但那名助理像是吓了一跳,低声对章决道了歉,退回了摄影师身边。
气氛变得有些怪异,但延续得并不久。
摄影师很快把照片拍好了,募捐拍卖即将开始,章决走回父母身边,一起去了他们的座位。
祝太太社交甚广,在场的人多是各界名流,捐出来拍卖的东西本身价值也都不低。
陈泊桥捐了一套赛佛尔窑出产的古董瓷器,拍卖场面极为热烈,宾客们举出全场最高的价格,超出第二高的捐赠品一倍有余。
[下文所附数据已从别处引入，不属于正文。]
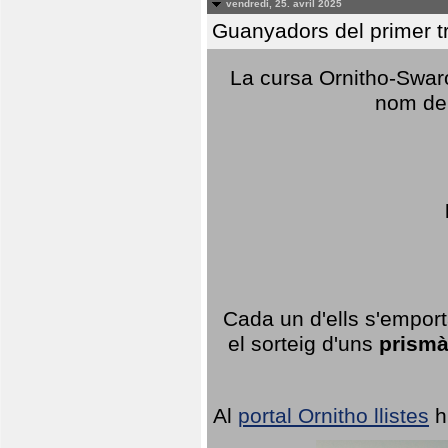
vendredi, 25. avril 2025
Guanyadors del primer t
La cursa Ornitho-Swaro
nom del
Cada un d'ells s'emport
el sorteig d'uns
prismà
Al
portal Ornitho llistes
h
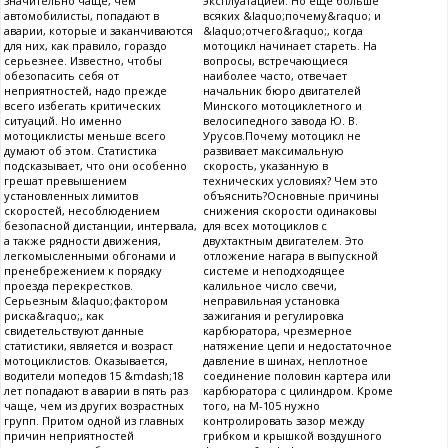
значительно чаще, чем
эксплуатацией. Но еще больше
автомобилисты, попадают в
всяких &laquo;почему&raquo; и
аварии, которые и заканчиваются
&laquo;отчего&raquo;, когда
для них, как правило, гораздо
мотоцикл начинает стареть. На
серьезнее. Известно, чтобы
вопросы, встречающиеся
обезопасить себя от
наиболее часто, отвечает
неприятностей, надо прежде
начальник бюро двигателей
всего избегать критических
Минского мотоциклетного и
ситуаций. Но именно
велосипедного завода Ю. В.
мотоциклисты меньше всего
Урусов.Почему мотоцикл не
думают об этом. Статистика
развивает максимальную
подсказывает, что они особенно
скорость, указанную в
грешат превышением
технических условиях? Чем это
установленных лимитов
объяснить?Основные причины
скоростей, несоблюдением
снижения скорости одинаковы
безопасной дистанции, интервала,
для всех мотоциклов с
а также рядности движения,
двухтактным двигателем. Это
легкомысленными обгонами и
отложение нагара в выпускной
пренебрежением к порядку
системе и неподходящее
проезда перекрестков.
калильное число свечи,
Серьезным &laquo;фактором
неправильная установка
риска&raquo;, как
зажигания и регулировка
свидетельствуют данные
карбюратора, чрезмерное
статистики, является и возраст
натяжение цепи и недостаточное
мотоциклистов. Оказывается,
давление в шинах, неплотное
водители мопедов 15 &mdash;18
соединение половин картера или
лет попадают в аварии в пять раз
карбюратора с цилиндром. Кроме
чаще, чем из других возрастных
того, на М-105 нужно
групп. Притом одной из главных
контролировать зазор между
причин неприятностей
грибком и крышкой воздушного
章决不是没动想拍的心思,但陈泊桥在场,他不好意思,随即把刚萌芽的念头掐断了。
三锤定音,北美某位商人将瓷器收入囊中。祝太太开玩笑,要陈泊桥上台说话,陈泊桥没有推拒,笑着上去了。他接过祝太太给他的写着对方姓名的小纸条,感谢了这位先生对救助濒危动物付出的努力,在鼓掌声中走下来。
而章决与往常一样,一直在台下看。
北美首府和新独立国有两小时时差,章决手术后一直容易疲惫,睡得早,陈泊桥的捐赠品拍出后,他就有些困了。
坐了一会儿,忍不住打了个哈欠,母亲发现了,问他:“要不要先回去睡了。”
章决头昏脑涨地点点头,父亲按下了母亲,说:“我陪他去。”而后带章决和祝宏儒打了个招呼,走出晚宴现场,两人沉默不语地进了酒店主楼。
送章决回房后,父亲没有立刻离开,他关上了门,示意章决坐下。
章决坐在窗边的单人沙发上,等父亲走近了,坐到茶几对面的沙发上,静静地看着自己。
“章决。”父亲的嘴角很平,面色严肃地叫他,“我们谈谈。”
章决脑袋还不太清醒,反问:“谈什么?”
“陈泊桥。”父亲说。
章决的困意即刻烟消云散,他后颈有些发冷,精神紧绷,看着父亲,紧紧闭着嘴,等父亲下一句话。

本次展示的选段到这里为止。